Hezbollah Leader Says Israeli Plotted To Kill Lebanese Leader Hariri

Hezbollah leader Hassan Nasrallah gives broadcast speech from secret location.

ByABC News
August 10, 2010, 6:12 AM

JERUSALEM, Aug.10, 2010 -- Hezbollah's leader Hassan Nasrallah has provided evidence of what he claims was Israel's involvement in the 2005 killing of then Lebanese Prime Minister Rafik Hariri.

The controversial accusation unfolded during a two hour presentation beamed live Monday night from a secret location to a room of invited journalists in Beirut. Nasrallah's accusation against Israel comes as the U.N.'s investigation of the murder is winding down with promises of indictments against senior members of Hezbollah.
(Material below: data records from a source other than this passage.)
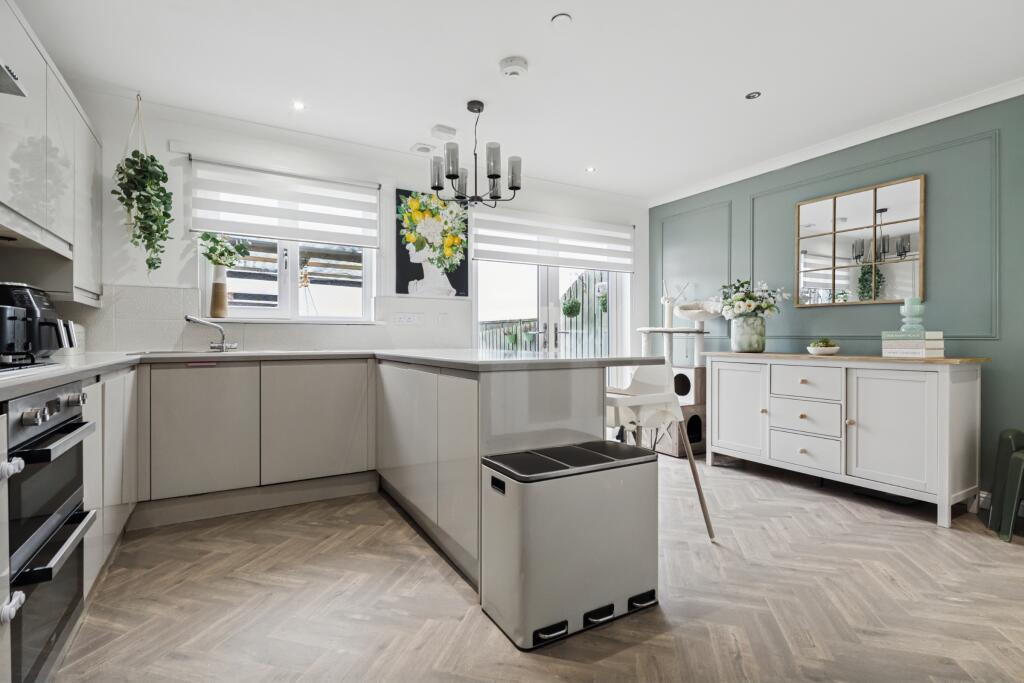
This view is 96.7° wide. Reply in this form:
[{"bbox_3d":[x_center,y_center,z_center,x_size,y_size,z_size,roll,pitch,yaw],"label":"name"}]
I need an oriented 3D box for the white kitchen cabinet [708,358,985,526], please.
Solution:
[{"bbox_3d":[2.142,0.551,3.144,0.460,0.890,1.520,0,0,-31],"label":"white kitchen cabinet"}]

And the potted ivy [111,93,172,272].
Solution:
[{"bbox_3d":[-2.206,-0.937,2.717,0.290,1.030,0.280,0,0,-31],"label":"potted ivy"}]

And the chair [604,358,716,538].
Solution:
[{"bbox_3d":[0.612,0.552,2.368,0.610,0.900,0.570,0,0,-31],"label":"chair"}]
The most arresting element of Nasrallah's multi-media presentation was what he claimed were sequences of Israeli air force drone video apparently intercepted and decoded by Hezbollah over several years.

This included material which Nasrallah claimed showed that Israel had been conducting detailed aerial surveillance of Hariri's movements around Beirut in the time leading up to the massive car bomb which killed him and 20 others in February 2005.

"What I showed is not absolute proof," the Hezbollah leader admitted during the speech which was broadcast live throughout the Middle East. "But the door should be opened for such an assumption. For five years nobody, not the tribunal or anybody in Lebanon, made one step towards such a theory."

The U.N. tribunal to which he referred is investigating the killing and in a surprising development has announced it will soon hand out several indictments against senior members of Hezbollah.

This has set Lebanese politics on edge and in previous statements Nasrallah lambasted the tribunal and said he would refuse to hand over his men for questioning.

In Israel there has been no official response to last night's speech and accusation. But some analysts have been quick to draw a connection between the forthcoming indictments and Nasrallah's attempt to implicate Israel in Hariri's assassination.

"Next month the U.N. investigation will probably say that Hassan Nasrallah is to blame for Rafiq Hariri's murder and obviously he wants to pre-empt that by pointing a finger at Israel," said Shlomi Eldar, Israeli Channel 10's Arab affairs specialist.

Hariri's killing led to a period of extreme tension in Lebanon. Syria was initially thought responsible and following massive popular demonstrations in Beirut President Assad withdrew his troops from the country.